Iterative optimization of the contact point (green dot) between a 1-dimensional simplex (black line) and a triangle. The simplex is parallel to the triangle's normal. The gray dot at the center of the triangle is the initial guess.

There's three good reasons to use iterative optimization instead of closed-form intersection tests:

  • By adjusting the amount of iterations spent, you can trade precision for speed.
  • For complex pairwise tests (eg. triangle vs box) a few optimization iterations are often cheaper than the analytic solution.
  • It's simple, elegant and general: works for any n-dimensional simplex and any collider, convex or concave. All it needs is a distance function for colliders. This distance function can be either analytic or precalculated and stored into a distance field.
  • Collision projection

    To resolve a collision, the position of the simplices involved in the contact needs to be adjusted. This is done by calculating a position delta for the contact point, and interpolating it back to the particles using barycentric coordinates.

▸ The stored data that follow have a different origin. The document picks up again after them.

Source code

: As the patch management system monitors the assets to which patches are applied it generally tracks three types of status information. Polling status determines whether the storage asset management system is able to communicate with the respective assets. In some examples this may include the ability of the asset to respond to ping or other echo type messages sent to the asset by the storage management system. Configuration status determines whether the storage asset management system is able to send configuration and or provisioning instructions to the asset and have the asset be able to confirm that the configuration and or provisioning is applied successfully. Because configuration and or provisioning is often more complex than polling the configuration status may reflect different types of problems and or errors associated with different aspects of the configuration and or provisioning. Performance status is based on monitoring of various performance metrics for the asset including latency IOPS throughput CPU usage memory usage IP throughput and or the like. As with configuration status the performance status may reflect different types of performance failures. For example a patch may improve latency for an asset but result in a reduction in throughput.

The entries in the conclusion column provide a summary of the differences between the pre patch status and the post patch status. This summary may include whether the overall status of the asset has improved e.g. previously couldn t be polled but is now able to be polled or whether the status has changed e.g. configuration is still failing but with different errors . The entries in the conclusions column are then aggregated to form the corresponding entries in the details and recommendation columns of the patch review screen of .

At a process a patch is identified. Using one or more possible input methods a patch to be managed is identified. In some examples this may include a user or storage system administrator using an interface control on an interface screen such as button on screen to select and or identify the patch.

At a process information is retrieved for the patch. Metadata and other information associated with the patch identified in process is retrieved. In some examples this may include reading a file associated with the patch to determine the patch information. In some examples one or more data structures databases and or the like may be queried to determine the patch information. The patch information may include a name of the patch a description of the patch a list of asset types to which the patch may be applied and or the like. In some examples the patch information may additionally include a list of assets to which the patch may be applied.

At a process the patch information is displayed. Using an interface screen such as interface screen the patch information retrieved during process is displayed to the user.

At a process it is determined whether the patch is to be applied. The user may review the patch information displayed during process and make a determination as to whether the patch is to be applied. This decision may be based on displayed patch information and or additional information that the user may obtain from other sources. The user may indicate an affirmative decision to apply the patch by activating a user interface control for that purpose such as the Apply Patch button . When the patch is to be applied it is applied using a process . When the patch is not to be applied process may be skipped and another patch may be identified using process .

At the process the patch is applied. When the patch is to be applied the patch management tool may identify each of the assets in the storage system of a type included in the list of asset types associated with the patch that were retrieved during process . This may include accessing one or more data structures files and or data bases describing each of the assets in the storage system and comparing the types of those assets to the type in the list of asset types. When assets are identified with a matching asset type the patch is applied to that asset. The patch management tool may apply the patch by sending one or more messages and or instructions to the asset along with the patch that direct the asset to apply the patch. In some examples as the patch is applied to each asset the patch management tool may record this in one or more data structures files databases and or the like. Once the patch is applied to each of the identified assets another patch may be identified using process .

    A positional correction (black arrow) is calculated to take the contact point (black dot) outside the rectangular collider. This correction is distributed to each particle (orange arrows) using the contact point's barycentric coordinates.

    Shortcomings

    Simplices sharing at least one particle will not collide with each other, to avoid constraint fighting. For ropes this is not a problem at all. For cloth however, it can cause vertices to miss collisions against adjacent triangles. This is generally not an issue as it only takes place at the edges of crumpled cloth with close to zero bending resistance, where unsolved self-intersections are not apparent to the naked eye.

    Only one contact will be generated for each simplex-collider pair, at the closest points between both. This is no problem for most convex colliders (since two convex shapes can only have one contact manifold) but for concave colliders it can cause missing collisions in some situations, specially where "pointy" collider features are smaller than a single simplex. This is often not an issue as any unsolved collisions are generally detected and resolved in subsequent frames, but can result in jittering.

    Despite the line having 3 intersections with the gray collider, only one contact between them is generated.

    A box colliding with a single simplex results in jittering, since only one contact per frame is considered between them.
    A few more simplices ensure the box never needs more than one contact against the same simplex.